## Excerpted text
⁂
In [281]:
import numpy as np
import numpy.random as random
from matplotlib import pyplot as plt
from scipy import optimize

In [282]:
#Generates coinflip data as a HMM
#For each of n samples, a coin X with lam probability of coming up heads is flipped
#If X is heads, coin 1 is flipped nn times, where coin 1 has a probability of heads of p1
#If X is tails, coin 2 is flipped nn times, where coin 2 has a probability of heads of p2
#n is the number of samples
#nn is the number of coin flips in each sample
def generate_coinflip_data(n, nn, lam, p1, p2):
    def flip_1(m):
        d = random.random(m)
        res = np.ones(m)
        res[np.where(d < p1)] = 0
        return res
    
    def flip_2(m):
        d = random.random(m)
        res = np.ones(m)
        res[np.where(d < p2)] = 0
        return res
    
    data = []
    for i in xrange(n):
        init_flip = random.random(1)
        if init_flip > lam:
            data.append(flip_1(nn))
        else:
            data.append(flip_2(nn))
            
    return np.array(data)
⁂
## Exercise instructions
In the coin-flip code, what does the comment say the variable nn stands for?

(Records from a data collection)
⁂
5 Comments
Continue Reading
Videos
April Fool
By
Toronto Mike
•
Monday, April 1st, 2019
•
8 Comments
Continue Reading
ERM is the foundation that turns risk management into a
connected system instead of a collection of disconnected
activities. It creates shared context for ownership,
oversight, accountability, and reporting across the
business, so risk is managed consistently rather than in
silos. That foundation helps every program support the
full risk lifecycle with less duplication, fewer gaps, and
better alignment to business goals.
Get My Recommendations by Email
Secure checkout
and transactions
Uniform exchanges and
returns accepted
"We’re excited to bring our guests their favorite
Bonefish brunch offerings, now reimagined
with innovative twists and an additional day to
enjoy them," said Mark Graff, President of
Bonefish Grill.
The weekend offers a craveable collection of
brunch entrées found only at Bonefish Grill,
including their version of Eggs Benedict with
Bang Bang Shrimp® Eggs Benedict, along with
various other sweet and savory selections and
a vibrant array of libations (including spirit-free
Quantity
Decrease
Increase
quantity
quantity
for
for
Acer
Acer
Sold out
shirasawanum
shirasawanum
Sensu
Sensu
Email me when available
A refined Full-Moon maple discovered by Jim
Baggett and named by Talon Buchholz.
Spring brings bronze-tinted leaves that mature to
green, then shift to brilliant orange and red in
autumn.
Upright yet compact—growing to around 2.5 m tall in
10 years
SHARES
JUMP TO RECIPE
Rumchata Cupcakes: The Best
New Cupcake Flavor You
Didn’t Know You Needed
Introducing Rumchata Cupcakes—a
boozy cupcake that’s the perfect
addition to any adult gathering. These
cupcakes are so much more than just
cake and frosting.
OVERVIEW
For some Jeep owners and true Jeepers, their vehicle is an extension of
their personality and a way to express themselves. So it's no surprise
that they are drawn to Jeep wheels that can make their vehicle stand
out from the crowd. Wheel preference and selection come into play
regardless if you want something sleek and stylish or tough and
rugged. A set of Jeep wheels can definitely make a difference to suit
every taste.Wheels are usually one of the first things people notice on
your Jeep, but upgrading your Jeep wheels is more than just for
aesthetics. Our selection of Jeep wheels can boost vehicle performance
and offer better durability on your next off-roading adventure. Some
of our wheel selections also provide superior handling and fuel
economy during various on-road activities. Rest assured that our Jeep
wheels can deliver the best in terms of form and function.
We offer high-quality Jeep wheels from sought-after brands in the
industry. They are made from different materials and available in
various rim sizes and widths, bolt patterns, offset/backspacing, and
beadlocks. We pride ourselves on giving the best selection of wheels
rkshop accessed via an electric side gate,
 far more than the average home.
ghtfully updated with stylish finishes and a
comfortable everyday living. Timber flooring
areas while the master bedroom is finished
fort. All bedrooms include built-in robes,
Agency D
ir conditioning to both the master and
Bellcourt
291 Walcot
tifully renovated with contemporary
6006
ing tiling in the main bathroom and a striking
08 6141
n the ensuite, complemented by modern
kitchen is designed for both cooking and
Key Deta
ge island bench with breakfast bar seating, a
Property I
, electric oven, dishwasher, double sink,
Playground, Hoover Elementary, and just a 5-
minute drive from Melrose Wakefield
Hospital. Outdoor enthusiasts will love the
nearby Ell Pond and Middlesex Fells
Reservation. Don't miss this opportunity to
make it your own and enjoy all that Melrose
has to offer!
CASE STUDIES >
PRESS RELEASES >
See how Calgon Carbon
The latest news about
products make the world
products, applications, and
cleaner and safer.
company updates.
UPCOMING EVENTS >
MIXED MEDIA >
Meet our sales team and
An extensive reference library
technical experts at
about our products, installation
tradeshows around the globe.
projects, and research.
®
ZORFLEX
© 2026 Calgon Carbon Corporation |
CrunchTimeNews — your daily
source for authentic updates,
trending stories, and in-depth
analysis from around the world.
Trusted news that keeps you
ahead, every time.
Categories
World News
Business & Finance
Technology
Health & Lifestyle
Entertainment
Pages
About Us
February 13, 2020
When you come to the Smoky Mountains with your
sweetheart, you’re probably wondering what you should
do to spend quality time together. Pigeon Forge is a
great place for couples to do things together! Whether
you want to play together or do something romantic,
⁂
## Written reply
The number of coin flips in each sample.